● **Task statement**
For each entry, return the text exactly and omit any image.

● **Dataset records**
'''
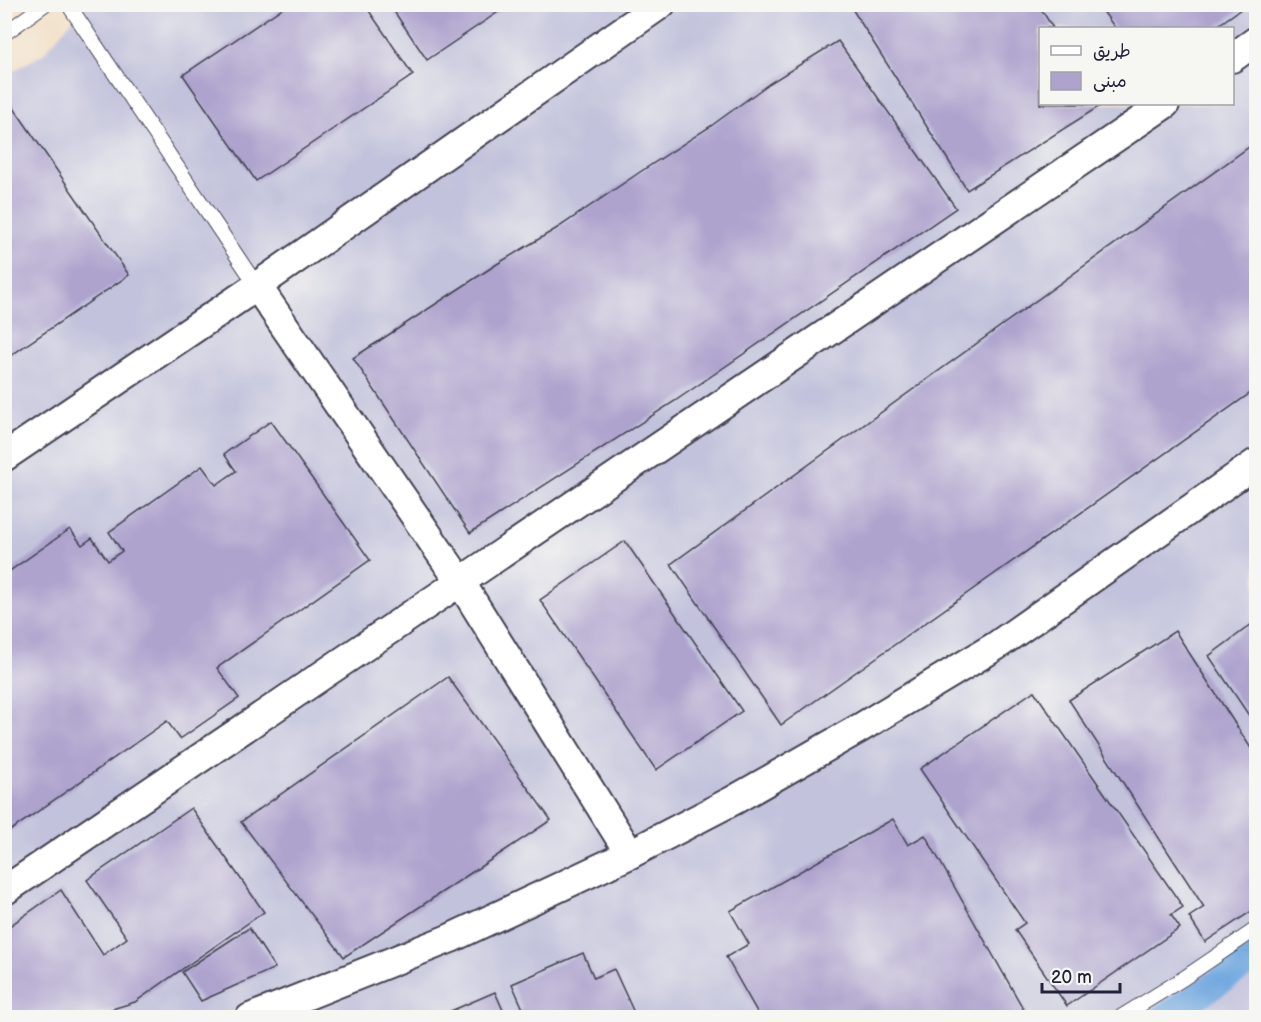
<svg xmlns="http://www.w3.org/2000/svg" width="1261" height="1022" viewBox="0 0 1261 1022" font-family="'Balsamiq Sans','Playpen Sans Arabic',sans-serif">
<rect width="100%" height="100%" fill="#f6f6f2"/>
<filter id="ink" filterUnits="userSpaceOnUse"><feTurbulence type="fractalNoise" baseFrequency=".0167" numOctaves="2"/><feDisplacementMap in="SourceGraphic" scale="12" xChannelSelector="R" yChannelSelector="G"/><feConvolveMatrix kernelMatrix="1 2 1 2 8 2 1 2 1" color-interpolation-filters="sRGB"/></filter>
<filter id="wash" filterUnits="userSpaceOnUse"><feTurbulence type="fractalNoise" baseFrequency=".008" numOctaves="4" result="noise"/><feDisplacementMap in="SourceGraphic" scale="24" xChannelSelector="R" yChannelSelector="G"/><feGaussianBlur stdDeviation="1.35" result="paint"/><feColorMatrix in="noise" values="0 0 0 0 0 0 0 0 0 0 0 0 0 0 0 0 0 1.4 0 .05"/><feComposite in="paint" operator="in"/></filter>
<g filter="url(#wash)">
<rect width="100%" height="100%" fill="#f3e1c9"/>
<path fill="#c2c2dc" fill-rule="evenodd" d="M85,5H1256V1017H5L4,76L43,54ZM1040,28H1232V104H1040Z"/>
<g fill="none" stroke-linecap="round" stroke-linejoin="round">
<polyline stroke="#71a7df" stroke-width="27" points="1163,1018 1256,958"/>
</g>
<g id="blocks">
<g fill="#ada3cd">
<polygon points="389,4 510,4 427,60"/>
<polygon points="849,4 1038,4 1053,28 1040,28 1040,104 1103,104 967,190"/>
<polygon points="1098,4 1248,4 1214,28 1115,28"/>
<polygon points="287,5 365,5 413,75 256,181 183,75"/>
<polygon points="838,41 956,208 675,401 470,533 353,358 497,264 559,227 640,172 711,126 770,83"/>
<polygon points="7,98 129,275 4,360 4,100"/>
<polygon points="1256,142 1256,389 781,725 671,564"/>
<polygon points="271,421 370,560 217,668 239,698 180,739 167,721 4,835 4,575 70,529 82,545 92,538 108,561 122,551 109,532 202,466 216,485 236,471 224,454"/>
<polygon points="625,541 742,711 656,770 540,600"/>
<polygon points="1256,621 1256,726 1209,656"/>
<polygon points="1175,631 1256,756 1256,908 1205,942 1189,917 1204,907 1069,700"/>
<polygon points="448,677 551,820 344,957 241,822"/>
<polygon points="1034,691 1183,907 1171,915 1180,928 1067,1006 1015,930 1025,923 920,769"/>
<polygon points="191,808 264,912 135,1002 86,1017 4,1017 4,930 61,890 103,955 127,938 87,880"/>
<polygon points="893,819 908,845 925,835 1028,1017 760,1017 726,957 749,944 730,911"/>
<polygon points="249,928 275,968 201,1001 182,972"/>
<polygon points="583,953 594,978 614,969 636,1017 437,1017 495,992 506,1017 523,1009 512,984"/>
</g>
</g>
</g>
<g filter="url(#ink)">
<use href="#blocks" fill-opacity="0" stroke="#413f50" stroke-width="1.5"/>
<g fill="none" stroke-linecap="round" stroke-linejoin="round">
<defs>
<g id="service">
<polyline points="68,4 257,286"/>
<polyline points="4,34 45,4"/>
<polyline points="1119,1018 1184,978 1256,929"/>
</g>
<g id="minor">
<polyline points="1232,58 1256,41"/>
<polyline points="257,286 461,583 630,854"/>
<polyline points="4,457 257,286 661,4"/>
<polyline points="4,891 1165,104"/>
<polyline points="250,1018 451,938 630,854 734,800 860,728 996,646 1256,463"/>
</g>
</defs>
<use href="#service" stroke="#413f50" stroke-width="16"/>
<use href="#minor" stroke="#413f50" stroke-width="32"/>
<use href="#service" stroke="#fff" stroke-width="14"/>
<use href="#minor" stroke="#fff" stroke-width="28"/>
</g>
</g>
<rect width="1261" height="1022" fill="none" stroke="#f6f6f2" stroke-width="24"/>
<rect x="1039" y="27" width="195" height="78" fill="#f6f6f2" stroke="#a1a1a9" stroke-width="1.5"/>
<rect x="1051" y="46" width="30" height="9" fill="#ffffff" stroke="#a1a1a9" stroke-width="1.5"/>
<text x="1093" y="57" font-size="18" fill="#22223b">طريق</text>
<rect x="1051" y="72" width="30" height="18" fill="#ada3cd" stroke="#a1a1a9" stroke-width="1.5"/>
<text x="1093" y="87" font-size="18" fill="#22223b">مبنى</text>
<path d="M1042 983v9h78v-9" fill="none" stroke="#22223b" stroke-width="3"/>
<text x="1051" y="983" font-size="18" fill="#22223b" stroke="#f6f6f2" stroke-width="4.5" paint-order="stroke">20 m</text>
</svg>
'''
● **Exercise solution**
<svg xmlns="http://www.w3.org/2000/svg" width="1261" height="1022" viewBox="0 0 1261 1022" font-family="'Balsamiq Sans','Playpen Sans Arabic',sans-serif">
<rect width="100%" height="100%" fill="#f6f6f2"/>
<filter id="ink" filterUnits="userSpaceOnUse"><feTurbulence type="fractalNoise" baseFrequency=".0167" numOctaves="2"/><feDisplacementMap in="SourceGraphic" scale="12" xChannelSelector="R" yChannelSelector="G"/><feConvolveMatrix kernelMatrix="1 2 1 2 8 2 1 2 1" color-interpolation-filters="sRGB"/></filter>
<filter id="wash" filterUnits="userSpaceOnUse"><feTurbulence type="fractalNoise" baseFrequency=".008" numOctaves="4" result="noise"/><feDisplacementMap in="SourceGraphic" scale="24" xChannelSelector="R" yChannelSelector="G"/><feGaussianBlur stdDeviation="1.35" result="paint"/><feColorMatrix in="noise" values="0 0 0 0 0 0 0 0 0 0 0 0 0 0 0 0 0 1.4 0 .05"/><feComposite in="paint" operator="in"/></filter>
<g filter="url(#wash)">
<rect width="100%" height="100%" fill="#f3e1c9"/>
<path fill="#c2c2dc" fill-rule="evenodd" d="M85,5H1256V1017H5L4,76L43,54ZM1040,28H1232V104H1040Z"/>
<g fill="none" stroke-linecap="round" stroke-linejoin="round">
<polyline stroke="#71a7df" stroke-width="27" points="1163,1018 1256,958"/>
</g>
<g id="blocks">
<g fill="#ada3cd">
<polygon points="389,4 510,4 427,60"/>
<polygon points="849,4 1038,4 1053,28 1040,28 1040,104 1103,104 967,190"/>
<polygon points="1098,4 1248,4 1214,28 1115,28"/>
<polygon points="287,5 365,5 413,75 256,181 183,75"/>
<polygon points="838,41 956,208 675,401 470,533 353,358 497,264 559,227 640,172 711,126 770,83"/>
<polygon points="7,98 129,275 4,360 4,100"/>
<polygon points="1256,142 1256,389 781,725 671,564"/>
<polygon points="271,421 370,560 217,668 239,698 180,739 167,721 4,835 4,575 70,529 82,545 92,538 108,561 122,551 109,532 202,466 216,485 236,471 224,454"/>
<polygon points="625,541 742,711 656,770 540,600"/>
<polygon points="1256,621 1256,726 1209,656"/>
<polygon points="1175,631 1256,756 1256,908 1205,942 1189,917 1204,907 1069,700"/>
<polygon points="448,677 551,820 344,957 241,822"/>
<polygon points="1034,691 1183,907 1171,915 1180,928 1067,1006 1015,930 1025,923 920,769"/>
<polygon points="191,808 264,912 135,1002 86,1017 4,1017 4,930 61,890 103,955 127,938 87,880"/>
<polygon points="893,819 908,845 925,835 1028,1017 760,1017 726,957 749,944 730,911"/>
<polygon points="249,928 275,968 201,1001 182,972"/>
<polygon points="583,953 594,978 614,969 636,1017 437,1017 495,992 506,1017 523,1009 512,984"/>
</g>
</g>
</g>
<g filter="url(#ink)">
<use href="#blocks" fill-opacity="0" stroke="#413f50" stroke-width="1.5"/>
<g fill="none" stroke-linecap="round" stroke-linejoin="round">
<defs>
<g id="service">
<polyline points="68,4 257,286"/>
<polyline points="4,34 45,4"/>
<polyline points="1119,1018 1184,978 1256,929"/>
</g>
<g id="minor">
<polyline points="1232,58 1256,41"/>
<polyline points="257,286 461,583 630,854"/>
<polyline points="4,457 257,286 661,4"/>
<polyline points="4,891 1165,104"/>
<polyline points="250,1018 451,938 630,854 734,800 860,728 996,646 1256,463"/>
</g>
</defs>
<use href="#service" stroke="#413f50" stroke-width="16"/>
<use href="#minor" stroke="#413f50" stroke-width="32"/>
<use href="#service" stroke="#fff" stroke-width="14"/>
<use href="#minor" stroke="#fff" stroke-width="28"/>
</g>
</g>
<rect width="1261" height="1022" fill="none" stroke="#f6f6f2" stroke-width="24"/>
<rect x="1039" y="27" width="195" height="78" fill="#f6f6f2" stroke="#a1a1a9" stroke-width="1.5"/>
<rect x="1051" y="46" width="30" height="9" fill="#ffffff" stroke="#a1a1a9" stroke-width="1.5"/>
<text x="1093" y="57" font-size="18" fill="#22223b">طريق</text>
<rect x="1051" y="72" width="30" height="18" fill="#ada3cd" stroke="#a1a1a9" stroke-width="1.5"/>
<text x="1093" y="87" font-size="18" fill="#22223b">مبنى</text>
<path d="M1042 983v9h78v-9" fill="none" stroke="#22223b" stroke-width="3"/>
<text x="1051" y="983" font-size="18" fill="#22223b" stroke="#f6f6f2" stroke-width="4.5" paint-order="stroke">20 m</text>
</svg>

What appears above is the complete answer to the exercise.